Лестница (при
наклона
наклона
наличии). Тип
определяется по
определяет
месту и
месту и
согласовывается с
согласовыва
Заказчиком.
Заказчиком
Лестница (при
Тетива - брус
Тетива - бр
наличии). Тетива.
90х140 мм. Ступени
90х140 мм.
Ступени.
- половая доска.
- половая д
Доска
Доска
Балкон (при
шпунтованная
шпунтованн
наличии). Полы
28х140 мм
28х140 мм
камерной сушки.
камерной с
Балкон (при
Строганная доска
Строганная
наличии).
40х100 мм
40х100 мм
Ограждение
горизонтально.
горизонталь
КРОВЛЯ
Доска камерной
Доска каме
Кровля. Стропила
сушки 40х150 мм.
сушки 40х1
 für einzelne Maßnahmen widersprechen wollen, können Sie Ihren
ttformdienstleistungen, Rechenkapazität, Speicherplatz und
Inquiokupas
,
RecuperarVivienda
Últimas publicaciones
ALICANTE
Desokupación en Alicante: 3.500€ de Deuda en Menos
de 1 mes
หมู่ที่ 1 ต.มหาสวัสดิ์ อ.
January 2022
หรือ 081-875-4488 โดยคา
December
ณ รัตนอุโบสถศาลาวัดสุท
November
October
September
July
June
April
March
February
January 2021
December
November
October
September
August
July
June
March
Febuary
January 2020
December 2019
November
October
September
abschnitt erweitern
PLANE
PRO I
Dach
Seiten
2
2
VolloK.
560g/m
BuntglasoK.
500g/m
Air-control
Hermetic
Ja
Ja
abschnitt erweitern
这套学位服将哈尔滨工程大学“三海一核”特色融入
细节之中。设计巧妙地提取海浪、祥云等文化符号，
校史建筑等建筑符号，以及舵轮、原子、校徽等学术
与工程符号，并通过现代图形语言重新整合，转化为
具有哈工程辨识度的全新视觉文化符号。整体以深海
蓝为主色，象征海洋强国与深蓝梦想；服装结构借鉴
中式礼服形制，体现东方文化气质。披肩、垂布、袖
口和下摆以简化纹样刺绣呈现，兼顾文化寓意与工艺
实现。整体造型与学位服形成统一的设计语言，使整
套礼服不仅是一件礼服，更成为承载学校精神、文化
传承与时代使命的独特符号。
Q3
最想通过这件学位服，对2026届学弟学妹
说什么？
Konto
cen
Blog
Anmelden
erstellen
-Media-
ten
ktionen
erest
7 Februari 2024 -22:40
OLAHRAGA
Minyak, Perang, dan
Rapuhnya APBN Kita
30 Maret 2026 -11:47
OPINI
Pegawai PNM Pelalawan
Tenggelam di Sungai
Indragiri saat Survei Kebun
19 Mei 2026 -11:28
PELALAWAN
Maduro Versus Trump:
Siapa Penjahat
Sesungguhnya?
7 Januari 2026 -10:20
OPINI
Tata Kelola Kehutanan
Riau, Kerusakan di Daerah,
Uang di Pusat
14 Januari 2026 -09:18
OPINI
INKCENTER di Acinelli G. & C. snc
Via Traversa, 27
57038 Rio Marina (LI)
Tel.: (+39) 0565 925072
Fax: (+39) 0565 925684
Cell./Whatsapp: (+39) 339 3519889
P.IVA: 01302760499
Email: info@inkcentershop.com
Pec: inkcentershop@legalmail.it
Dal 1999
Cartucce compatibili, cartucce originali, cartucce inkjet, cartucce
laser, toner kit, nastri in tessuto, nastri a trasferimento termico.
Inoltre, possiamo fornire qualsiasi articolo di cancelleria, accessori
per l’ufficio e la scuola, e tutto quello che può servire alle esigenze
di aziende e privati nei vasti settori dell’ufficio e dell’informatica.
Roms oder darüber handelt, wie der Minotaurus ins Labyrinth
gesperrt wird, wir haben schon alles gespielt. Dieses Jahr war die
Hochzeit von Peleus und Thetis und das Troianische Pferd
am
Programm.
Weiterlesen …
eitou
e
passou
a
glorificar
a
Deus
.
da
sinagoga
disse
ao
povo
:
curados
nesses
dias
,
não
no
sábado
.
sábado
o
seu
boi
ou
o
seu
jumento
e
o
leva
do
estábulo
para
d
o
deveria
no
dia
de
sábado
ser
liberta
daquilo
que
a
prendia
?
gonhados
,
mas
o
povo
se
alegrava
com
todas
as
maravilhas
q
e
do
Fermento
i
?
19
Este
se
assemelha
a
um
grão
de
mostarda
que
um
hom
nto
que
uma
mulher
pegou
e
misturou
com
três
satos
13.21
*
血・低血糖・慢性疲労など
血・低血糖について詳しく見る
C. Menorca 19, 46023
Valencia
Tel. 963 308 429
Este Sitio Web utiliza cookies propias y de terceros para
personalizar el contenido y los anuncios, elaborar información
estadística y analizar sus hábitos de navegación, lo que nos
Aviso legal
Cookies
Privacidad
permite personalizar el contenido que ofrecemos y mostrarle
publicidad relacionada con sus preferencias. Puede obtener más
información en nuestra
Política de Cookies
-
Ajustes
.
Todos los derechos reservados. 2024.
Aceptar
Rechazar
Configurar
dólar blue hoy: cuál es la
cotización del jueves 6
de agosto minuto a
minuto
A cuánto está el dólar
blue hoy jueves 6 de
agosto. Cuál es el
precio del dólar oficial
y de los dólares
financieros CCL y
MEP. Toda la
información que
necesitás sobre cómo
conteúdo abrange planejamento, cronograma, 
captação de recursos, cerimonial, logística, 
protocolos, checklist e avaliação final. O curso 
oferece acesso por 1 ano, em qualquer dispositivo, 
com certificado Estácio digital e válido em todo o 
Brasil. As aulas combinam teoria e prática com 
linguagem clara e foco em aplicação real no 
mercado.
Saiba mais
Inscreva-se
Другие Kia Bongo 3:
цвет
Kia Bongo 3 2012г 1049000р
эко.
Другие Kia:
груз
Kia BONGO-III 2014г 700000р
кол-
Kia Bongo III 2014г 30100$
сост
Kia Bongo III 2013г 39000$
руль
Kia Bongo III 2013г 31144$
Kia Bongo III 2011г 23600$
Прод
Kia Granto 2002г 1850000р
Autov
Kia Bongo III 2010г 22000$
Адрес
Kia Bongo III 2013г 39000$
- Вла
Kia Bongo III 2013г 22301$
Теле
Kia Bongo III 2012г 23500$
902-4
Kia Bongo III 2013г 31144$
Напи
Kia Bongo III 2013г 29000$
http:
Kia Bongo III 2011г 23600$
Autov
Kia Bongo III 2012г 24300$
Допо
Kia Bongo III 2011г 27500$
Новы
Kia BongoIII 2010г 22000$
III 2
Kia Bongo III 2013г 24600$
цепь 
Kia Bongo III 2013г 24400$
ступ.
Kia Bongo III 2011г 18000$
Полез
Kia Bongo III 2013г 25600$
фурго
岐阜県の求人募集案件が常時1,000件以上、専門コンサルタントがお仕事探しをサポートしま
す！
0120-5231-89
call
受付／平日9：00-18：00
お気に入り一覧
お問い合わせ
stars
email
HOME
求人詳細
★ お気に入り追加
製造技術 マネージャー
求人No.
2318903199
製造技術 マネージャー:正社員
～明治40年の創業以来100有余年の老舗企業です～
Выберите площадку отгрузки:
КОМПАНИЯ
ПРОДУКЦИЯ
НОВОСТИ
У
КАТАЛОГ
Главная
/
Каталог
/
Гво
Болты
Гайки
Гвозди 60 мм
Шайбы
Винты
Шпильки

## Work required:
Please write out the whole listing once more, exactly.

## Finished task:
Лестница (при
наклона
наклона
наличии). Тип
определяется по
определяет
месту и
месту и
согласовывается с
согласовыва
Заказчиком.
Заказчиком
Лестница (при
Тетива - брус
Тетива - бр
наличии). Тетива.
90х140 мм. Ступени
90х140 мм.
Ступени.
- половая доска.
- половая д
Доска
Доска
Балкон (при
шпунтованная
шпунтованн
наличии). Полы
28х140 мм
28х140 мм
камерной сушки.
камерной с
Балкон (при
Строганная доска
Строганная
наличии).
40х100 мм
40х100 мм
Ограждение
горизонтально.
горизонталь
КРОВЛЯ
Доска камерной
Доска каме
Кровля. Стропила
сушки 40х150 мм.
сушки 40х1
 für einzelne Maßnahmen widersprechen wollen, können Sie Ihren
ttformdienstleistungen, Rechenkapazität, Speicherplatz und
Inquiokupas
,
RecuperarVivienda
Últimas publicaciones
ALICANTE
Desokupación en Alicante: 3.500€ de Deuda en Menos
de 1 mes
หมู่ที่ 1 ต.มหาสวัสดิ์ อ.
January 2022
หรือ 081-875-4488 โดยคา
December
ณ รัตนอุโบสถศาลาวัดสุท
November
October
September
July
June
April
March
February
January 2021
December
November
October
September
August
July
June
March
Febuary
January 2020
December 2019
November
October
September
abschnitt erweitern
PLANE
PRO I
Dach
Seiten
2
2
VolloK.
560g/m
BuntglasoK.
500g/m
Air-control
Hermetic
Ja
Ja
abschnitt erweitern
这套学位服将哈尔滨工程大学“三海一核”特色融入
细节之中。设计巧妙地提取海浪、祥云等文化符号，
校史建筑等建筑符号，以及舵轮、原子、校徽等学术
与工程符号，并通过现代图形语言重新整合，转化为
具有哈工程辨识度的全新视觉文化符号。整体以深海
蓝为主色，象征海洋强国与深蓝梦想；服装结构借鉴
中式礼服形制，体现东方文化气质。披肩、垂布、袖
口和下摆以简化纹样刺绣呈现，兼顾文化寓意与工艺
实现。整体造型与学位服形成统一的设计语言，使整
套礼服不仅是一件礼服，更成为承载学校精神、文化
传承与时代使命的独特符号。
Q3
最想通过这件学位服，对2026届学弟学妹
说什么？
Konto
cen
Blog
Anmelden
erstellen
-Media-
ten
ktionen
erest
7 Februari 2024 -22:40
OLAHRAGA
Minyak, Perang, dan
Rapuhnya APBN Kita
30 Maret 2026 -11:47
OPINI
Pegawai PNM Pelalawan
Tenggelam di Sungai
Indragiri saat Survei Kebun
19 Mei 2026 -11:28
PELALAWAN
Maduro Versus Trump:
Siapa Penjahat
Sesungguhnya?
7 Januari 2026 -10:20
OPINI
Tata Kelola Kehutanan
Riau, Kerusakan di Daerah,
Uang di Pusat
14 Januari 2026 -09:18
OPINI
INKCENTER di Acinelli G. & C. snc
Via Traversa, 27
57038 Rio Marina (LI)
Tel.: (+39) 0565 925072
Fax: (+39) 0565 925684
Cell./Whatsapp: (+39) 339 3519889
P.IVA: 01302760499
Email: info@inkcentershop.com
Pec: inkcentershop@legalmail.it
Dal 1999
Cartucce compatibili, cartucce originali, cartucce inkjet, cartucce
laser, toner kit, nastri in tessuto, nastri a trasferimento termico.
Inoltre, possiamo fornire qualsiasi articolo di cancelleria, accessori
per l’ufficio e la scuola, e tutto quello che può servire alle esigenze
di aziende e privati nei vasti settori dell’ufficio e dell’informatica.
Roms oder darüber handelt, wie der Minotaurus ins Labyrinth
gesperrt wird, wir haben schon alles gespielt. Dieses Jahr war die
Hochzeit von Peleus und Thetis und das Troianische Pferd
am
Programm.
Weiterlesen …
eitou
e
passou
a
glorificar
a
Deus
.
da
sinagoga
disse
ao
povo
:
curados
nesses
dias
,
não
no
sábado
.
sábado
o
seu
boi
ou
o
seu
jumento
e
o
leva
do
estábulo
para
d
o
deveria
no
dia
de
sábado
ser
liberta
daquilo
que
a
prendia
?
gonhados
,
mas
o
povo
se
alegrava
com
todas
as
maravilhas
q
e
do
Fermento
i
?
19
Este
se
assemelha
a
um
grão
de
mostarda
que
um
hom
nto
que
uma
mulher
pegou
e
misturou
com
três
satos
13.21
*
血・低血糖・慢性疲労など
血・低血糖について詳しく見る
C. Menorca 19, 46023
Valencia
Tel. 963 308 429
Este Sitio Web utiliza cookies propias y de terceros para
personalizar el contenido y los anuncios, elaborar información
estadística y analizar sus hábitos de navegación, lo que nos
Aviso legal
Cookies
Privacidad
permite personalizar el contenido que ofrecemos y mostrarle
publicidad relacionada con sus preferencias. Puede obtener más
información en nuestra
Política de Cookies
-
Ajustes
.
Todos los derechos reservados. 2024.
Aceptar
Rechazar
Configurar
dólar blue hoy: cuál es la
cotización del jueves 6
de agosto minuto a
minuto
A cuánto está el dólar
blue hoy jueves 6 de
agosto. Cuál es el
precio del dólar oficial
y de los dólares
financieros CCL y
MEP. Toda la
información que
necesitás sobre cómo
conteúdo abrange planejamento, cronograma, 
captação de recursos, cerimonial, logística, 
protocolos, checklist e avaliação final. O curso 
oferece acesso por 1 ano, em qualquer dispositivo, 
com certificado Estácio digital e válido em todo o 
Brasil. As aulas combinam teoria e prática com 
linguagem clara e foco em aplicação real no 
mercado.
Saiba mais
Inscreva-se
Другие Kia Bongo 3:
цвет
Kia Bongo 3 2012г 1049000р
эко.
Другие Kia:
груз
Kia BONGO-III 2014г 700000р
кол-
Kia Bongo III 2014г 30100$
сост
Kia Bongo III 2013г 39000$
руль
Kia Bongo III 2013г 31144$
Kia Bongo III 2011г 23600$
Прод
Kia Granto 2002г 1850000р
Autov
Kia Bongo III 2010г 22000$
Адрес
Kia Bongo III 2013г 39000$
- Вла
Kia Bongo III 2013г 22301$
Теле
Kia Bongo III 2012г 23500$
902-4
Kia Bongo III 2013г 31144$
Напи
Kia Bongo III 2013г 29000$
http:
Kia Bongo III 2011г 23600$
Autov
Kia Bongo III 2012г 24300$
Допо
Kia Bongo III 2011г 27500$
Новы
Kia BongoIII 2010г 22000$
III 2
Kia Bongo III 2013г 24600$
цепь 
Kia Bongo III 2013г 24400$
ступ.
Kia Bongo III 2011г 18000$
Полез
Kia Bongo III 2013г 25600$
фурго
岐阜県の求人募集案件が常時1,000件以上、専門コンサルタントがお仕事探しをサポートしま
す！
0120-5231-89
call
受付／平日9：00-18：00
お気に入り一覧
お問い合わせ
stars
email
HOME
求人詳細
★ お気に入り追加
製造技術 マネージャー
求人No.
2318903199
製造技術 マネージャー:正社員
～明治40年の創業以来100有余年の老舗企業です～
Выберите площадку отгрузки:
КОМПАНИЯ
ПРОДУКЦИЯ
НОВОСТИ
У
КАТАЛОГ
Главная
/
Каталог
/
Гво
Болты
Гайки
Гвозди 60 мм
Шайбы
Винты
Шпильки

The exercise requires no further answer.